Mr. Anil, I am sure, knows , that there is no provision in any law for "automatic removal" of any "archaic" (rule). Any advocate in the first instance should not advocate the theory that a rule should not be followed. Any such thing would adversely affect the judicial process. I have already stated that if any advocate feels that the rule is in the first instance wrongly made or that its continuation in the rule book is not justified, steps can be taken for its removal, by due process of law. I am not against a public debate about the merits and demerits of a rule. I welcome such debate. I only wish to state that no advocate can unilaterally decide that the rule is bad and therefore need not be adhered to. I agree with Mr. Tushar about critical analysis of any provision of law and about promoting independant thinking.
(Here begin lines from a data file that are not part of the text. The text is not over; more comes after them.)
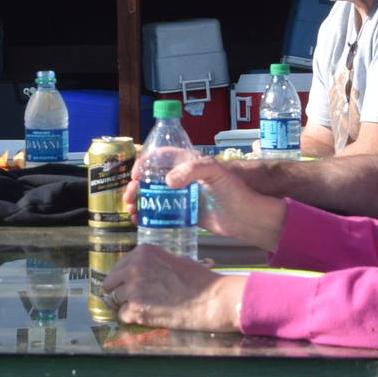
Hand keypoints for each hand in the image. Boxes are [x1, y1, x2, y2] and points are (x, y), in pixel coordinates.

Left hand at [101, 244, 245, 331]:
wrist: (212, 300)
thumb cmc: (199, 281)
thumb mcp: (174, 260)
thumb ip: (151, 264)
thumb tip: (136, 273)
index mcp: (143, 252)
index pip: (118, 266)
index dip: (124, 278)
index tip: (132, 285)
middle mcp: (134, 267)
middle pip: (111, 283)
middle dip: (121, 291)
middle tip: (137, 299)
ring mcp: (133, 288)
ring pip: (115, 300)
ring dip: (128, 305)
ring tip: (149, 307)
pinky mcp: (136, 309)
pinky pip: (122, 316)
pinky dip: (133, 318)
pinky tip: (150, 316)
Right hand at [119, 157, 286, 248]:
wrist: (248, 218)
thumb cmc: (235, 191)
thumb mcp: (216, 172)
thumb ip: (193, 170)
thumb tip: (167, 181)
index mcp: (189, 163)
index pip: (160, 156)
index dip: (144, 163)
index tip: (135, 176)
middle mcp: (183, 177)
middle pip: (152, 177)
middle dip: (136, 186)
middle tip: (129, 197)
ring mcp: (183, 196)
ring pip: (153, 195)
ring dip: (139, 200)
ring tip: (131, 210)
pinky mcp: (185, 213)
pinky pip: (161, 211)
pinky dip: (148, 214)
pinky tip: (139, 220)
I however differ with his equating the practice of Sati with the ban against advertising by an advocate. 

Sivan (Manager)     18 January 2010

Mr Arun,

Any way nice to know that as a student you admit code of ethics. But kindly note that this code we are follows since British Victorian term! But UK modified a lot in code of ethics and they realised that  advocacy is a service in all meaning and many meaning it is a HIDDEN TRADE WHICH ACCEPT WAGE AS GIFT. So bar organization should consider this fact before forieng legal busioness organization will take over our market.

Arun  can easily make voice because he never tasted the effect of code of ethics and still he is outside of the field and looking to enter inside. Arun it is time is already exceeded to leave some orthodox mind bounded only for legal professionals.